BEGIN GIVEN RECORDS

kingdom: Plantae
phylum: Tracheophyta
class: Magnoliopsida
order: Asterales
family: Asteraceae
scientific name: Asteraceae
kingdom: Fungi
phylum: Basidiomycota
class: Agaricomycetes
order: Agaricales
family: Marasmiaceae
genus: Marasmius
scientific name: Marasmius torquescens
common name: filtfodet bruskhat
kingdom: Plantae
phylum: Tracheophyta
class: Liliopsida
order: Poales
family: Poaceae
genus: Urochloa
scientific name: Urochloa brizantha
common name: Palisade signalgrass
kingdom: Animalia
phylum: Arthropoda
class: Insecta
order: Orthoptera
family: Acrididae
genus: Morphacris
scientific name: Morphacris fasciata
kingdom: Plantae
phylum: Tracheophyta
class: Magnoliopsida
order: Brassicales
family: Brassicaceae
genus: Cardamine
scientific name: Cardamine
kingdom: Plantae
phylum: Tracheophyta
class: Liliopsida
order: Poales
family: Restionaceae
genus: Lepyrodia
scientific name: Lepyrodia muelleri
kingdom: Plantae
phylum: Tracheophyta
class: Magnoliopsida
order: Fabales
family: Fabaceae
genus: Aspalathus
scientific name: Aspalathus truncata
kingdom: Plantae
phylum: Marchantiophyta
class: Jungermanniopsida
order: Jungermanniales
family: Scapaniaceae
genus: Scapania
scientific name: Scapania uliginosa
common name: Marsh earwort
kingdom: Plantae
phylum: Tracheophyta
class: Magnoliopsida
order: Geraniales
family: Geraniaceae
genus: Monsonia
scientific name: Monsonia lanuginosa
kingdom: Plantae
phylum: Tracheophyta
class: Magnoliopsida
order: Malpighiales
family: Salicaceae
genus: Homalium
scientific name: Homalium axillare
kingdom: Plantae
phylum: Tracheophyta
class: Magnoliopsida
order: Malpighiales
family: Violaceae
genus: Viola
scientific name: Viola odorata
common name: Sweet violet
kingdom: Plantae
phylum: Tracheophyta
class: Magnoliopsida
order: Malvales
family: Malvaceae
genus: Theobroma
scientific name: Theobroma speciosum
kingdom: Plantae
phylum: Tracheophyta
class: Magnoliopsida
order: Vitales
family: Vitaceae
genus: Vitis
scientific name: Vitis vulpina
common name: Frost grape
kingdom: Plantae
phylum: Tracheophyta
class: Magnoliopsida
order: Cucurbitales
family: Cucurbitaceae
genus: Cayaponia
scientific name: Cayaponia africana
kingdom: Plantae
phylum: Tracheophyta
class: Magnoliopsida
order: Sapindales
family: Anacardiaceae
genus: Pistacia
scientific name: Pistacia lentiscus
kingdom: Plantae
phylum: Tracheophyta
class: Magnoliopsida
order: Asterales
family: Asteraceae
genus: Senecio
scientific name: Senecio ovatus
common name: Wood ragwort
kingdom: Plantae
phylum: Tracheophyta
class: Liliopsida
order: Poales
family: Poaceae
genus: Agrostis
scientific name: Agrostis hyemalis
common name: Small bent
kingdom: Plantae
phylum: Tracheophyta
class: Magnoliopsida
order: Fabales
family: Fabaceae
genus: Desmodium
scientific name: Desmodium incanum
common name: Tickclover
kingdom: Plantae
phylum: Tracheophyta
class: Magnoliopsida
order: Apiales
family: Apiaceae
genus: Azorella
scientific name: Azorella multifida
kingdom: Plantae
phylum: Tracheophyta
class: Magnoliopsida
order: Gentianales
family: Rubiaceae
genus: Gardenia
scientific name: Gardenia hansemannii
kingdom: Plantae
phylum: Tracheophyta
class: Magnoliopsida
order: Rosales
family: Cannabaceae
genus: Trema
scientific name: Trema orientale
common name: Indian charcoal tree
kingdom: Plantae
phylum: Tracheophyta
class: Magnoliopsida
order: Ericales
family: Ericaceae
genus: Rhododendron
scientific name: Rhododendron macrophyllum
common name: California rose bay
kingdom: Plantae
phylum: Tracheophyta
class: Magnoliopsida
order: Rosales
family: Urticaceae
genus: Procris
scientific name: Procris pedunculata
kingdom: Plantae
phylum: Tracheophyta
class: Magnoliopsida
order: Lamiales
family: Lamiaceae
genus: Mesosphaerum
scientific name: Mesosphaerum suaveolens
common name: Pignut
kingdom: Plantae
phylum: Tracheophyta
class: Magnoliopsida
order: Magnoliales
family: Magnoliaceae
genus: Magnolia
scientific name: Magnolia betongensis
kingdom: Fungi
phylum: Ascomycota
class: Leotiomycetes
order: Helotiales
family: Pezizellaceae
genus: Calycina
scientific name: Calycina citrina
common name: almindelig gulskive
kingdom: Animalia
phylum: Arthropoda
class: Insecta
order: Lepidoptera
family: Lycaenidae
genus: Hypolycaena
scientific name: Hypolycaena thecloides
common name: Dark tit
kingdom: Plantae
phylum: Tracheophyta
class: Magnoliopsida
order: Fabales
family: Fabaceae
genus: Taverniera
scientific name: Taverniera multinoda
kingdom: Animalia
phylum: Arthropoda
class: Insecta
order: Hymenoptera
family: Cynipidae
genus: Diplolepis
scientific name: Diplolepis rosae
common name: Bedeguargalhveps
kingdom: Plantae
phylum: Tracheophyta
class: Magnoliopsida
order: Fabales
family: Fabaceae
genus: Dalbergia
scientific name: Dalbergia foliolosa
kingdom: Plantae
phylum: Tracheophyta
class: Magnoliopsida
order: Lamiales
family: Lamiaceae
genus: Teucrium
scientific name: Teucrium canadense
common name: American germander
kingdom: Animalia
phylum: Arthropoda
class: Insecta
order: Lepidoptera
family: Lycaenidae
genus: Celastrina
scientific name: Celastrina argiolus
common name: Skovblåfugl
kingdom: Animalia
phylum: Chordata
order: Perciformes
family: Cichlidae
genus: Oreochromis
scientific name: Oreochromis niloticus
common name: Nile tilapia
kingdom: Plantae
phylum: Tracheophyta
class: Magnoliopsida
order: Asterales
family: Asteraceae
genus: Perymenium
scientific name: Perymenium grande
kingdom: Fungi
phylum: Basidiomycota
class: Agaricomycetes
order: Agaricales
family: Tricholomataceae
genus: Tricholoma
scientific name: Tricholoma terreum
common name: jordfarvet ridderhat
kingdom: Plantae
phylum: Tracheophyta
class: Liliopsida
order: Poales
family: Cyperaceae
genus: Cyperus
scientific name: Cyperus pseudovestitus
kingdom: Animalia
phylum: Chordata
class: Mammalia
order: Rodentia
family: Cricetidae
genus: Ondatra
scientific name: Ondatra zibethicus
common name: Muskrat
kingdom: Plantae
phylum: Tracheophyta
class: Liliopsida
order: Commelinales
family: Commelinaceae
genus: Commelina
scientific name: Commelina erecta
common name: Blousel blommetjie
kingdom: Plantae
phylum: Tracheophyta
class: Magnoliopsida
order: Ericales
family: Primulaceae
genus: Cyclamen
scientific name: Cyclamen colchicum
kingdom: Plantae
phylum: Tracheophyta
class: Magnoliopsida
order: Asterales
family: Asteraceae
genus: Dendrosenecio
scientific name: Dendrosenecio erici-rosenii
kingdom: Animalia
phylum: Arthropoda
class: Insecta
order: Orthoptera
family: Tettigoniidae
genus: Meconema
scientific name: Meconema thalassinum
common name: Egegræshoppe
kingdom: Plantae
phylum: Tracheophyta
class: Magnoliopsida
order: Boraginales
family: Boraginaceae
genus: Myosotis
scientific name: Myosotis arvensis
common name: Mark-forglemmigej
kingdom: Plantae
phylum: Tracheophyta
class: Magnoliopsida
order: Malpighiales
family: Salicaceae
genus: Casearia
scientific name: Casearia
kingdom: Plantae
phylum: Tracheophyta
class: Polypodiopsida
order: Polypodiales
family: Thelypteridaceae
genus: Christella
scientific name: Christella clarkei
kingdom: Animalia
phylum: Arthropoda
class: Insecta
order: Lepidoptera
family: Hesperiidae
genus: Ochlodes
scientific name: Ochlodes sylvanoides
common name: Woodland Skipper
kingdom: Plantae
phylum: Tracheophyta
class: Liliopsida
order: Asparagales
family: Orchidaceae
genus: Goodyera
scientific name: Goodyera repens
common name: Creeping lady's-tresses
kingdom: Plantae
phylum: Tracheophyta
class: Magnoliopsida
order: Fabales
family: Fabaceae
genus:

END GIVEN RECORDS

▶ [GIVEN EXERCISE]: Copy out, word for word, the part of the records that opens with the line containing "genus: Ondatra" and closes with the line containing "genus: Ochlodes", including both of those lines.

▶ [THE RESPONSE]:
genus: Ondatra
scientific name: Ondatra zibethicus
common name: Muskrat
kingdom: Plantae
phylum: Tracheophyta
class: Liliopsida
order: Commelinales
family: Commelinaceae
genus: Commelina
scientific name: Commelina erecta
common name: Blousel blommetjie
kingdom: Plantae
phylum: Tracheophyta
class: Magnoliopsida
order: Ericales
family: Primulaceae
genus: Cyclamen
scientific name: Cyclamen colchicum
kingdom: Plantae
phylum: Tracheophyta
class: Magnoliopsida
order: Asterales
family: Asteraceae
genus: Dendrosenecio
scientific name: Dendrosenecio erici-rosenii
kingdom: Animalia
phylum: Arthropoda
class: Insecta
order: Orthoptera
family: Tettigoniidae
genus: Meconema
scientific name: Meconema thalassinum
common name: Egegræshoppe
kingdom: Plantae
phylum: Tracheophyta
class: Magnoliopsida
order: Boraginales
family: Boraginaceae
genus: Myosotis
scientific name: Myosotis arvensis
common name: Mark-forglemmigej
kingdom: Plantae
phylum: Tracheophyta
class: Magnoliopsida
order: Malpighiales
family: Salicaceae
genus: Casearia
scientific name: Casearia
kingdom: Plantae
phylum: Tracheophyta
class: Polypodiopsida
order: Polypodiales
family: Thelypteridaceae
genus: Christella
scientific name: Christella clarkei
kingdom: Animalia
phylum: Arthropoda
class: Insecta
order: Lepidoptera
family: Hesperiidae
genus: Ochlodes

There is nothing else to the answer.